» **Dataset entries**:
***

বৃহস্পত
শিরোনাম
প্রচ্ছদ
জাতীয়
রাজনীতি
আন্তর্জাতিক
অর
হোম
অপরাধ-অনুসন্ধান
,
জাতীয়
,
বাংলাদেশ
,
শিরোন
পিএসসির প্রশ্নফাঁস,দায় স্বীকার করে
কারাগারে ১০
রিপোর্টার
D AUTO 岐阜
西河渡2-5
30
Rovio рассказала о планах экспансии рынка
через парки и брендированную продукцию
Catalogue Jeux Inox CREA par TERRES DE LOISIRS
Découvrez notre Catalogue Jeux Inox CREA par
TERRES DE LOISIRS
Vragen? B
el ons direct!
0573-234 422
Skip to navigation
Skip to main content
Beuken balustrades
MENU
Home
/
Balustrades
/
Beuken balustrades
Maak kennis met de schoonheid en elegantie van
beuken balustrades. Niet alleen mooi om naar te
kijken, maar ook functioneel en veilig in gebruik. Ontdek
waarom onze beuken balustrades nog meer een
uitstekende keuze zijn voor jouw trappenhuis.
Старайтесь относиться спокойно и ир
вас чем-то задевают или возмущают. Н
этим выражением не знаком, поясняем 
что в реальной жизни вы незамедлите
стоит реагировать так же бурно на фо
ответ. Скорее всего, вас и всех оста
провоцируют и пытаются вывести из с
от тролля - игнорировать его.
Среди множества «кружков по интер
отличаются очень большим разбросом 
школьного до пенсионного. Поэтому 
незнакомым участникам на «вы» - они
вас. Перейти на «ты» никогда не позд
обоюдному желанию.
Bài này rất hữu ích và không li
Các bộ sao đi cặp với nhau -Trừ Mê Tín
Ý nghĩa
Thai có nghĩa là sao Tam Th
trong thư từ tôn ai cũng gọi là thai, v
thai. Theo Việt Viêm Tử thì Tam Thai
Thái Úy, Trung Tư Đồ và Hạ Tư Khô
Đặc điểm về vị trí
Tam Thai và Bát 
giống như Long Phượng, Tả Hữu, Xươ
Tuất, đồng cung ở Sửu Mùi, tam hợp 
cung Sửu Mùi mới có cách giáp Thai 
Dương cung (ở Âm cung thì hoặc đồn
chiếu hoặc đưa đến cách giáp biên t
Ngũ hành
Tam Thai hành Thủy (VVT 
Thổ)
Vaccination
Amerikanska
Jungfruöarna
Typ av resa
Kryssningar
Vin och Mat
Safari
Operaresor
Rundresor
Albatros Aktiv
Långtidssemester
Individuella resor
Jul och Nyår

***

» **Task statement**: Every line above from the line with "ответ. Скорее всего, вас и всех оста" to the line with "незнакомым участникам на" is wanted, ends included; write them out exactly and add no other line.

» **Solution to this problem**:
ответ. Скорее всего, вас и всех оста
провоцируют и пытаются вывести из с
от тролля - игнорировать его.
Среди множества «кружков по интер
отличаются очень большим разбросом 
школьного до пенсионного. Поэтому 
незнакомым участникам на «вы» - они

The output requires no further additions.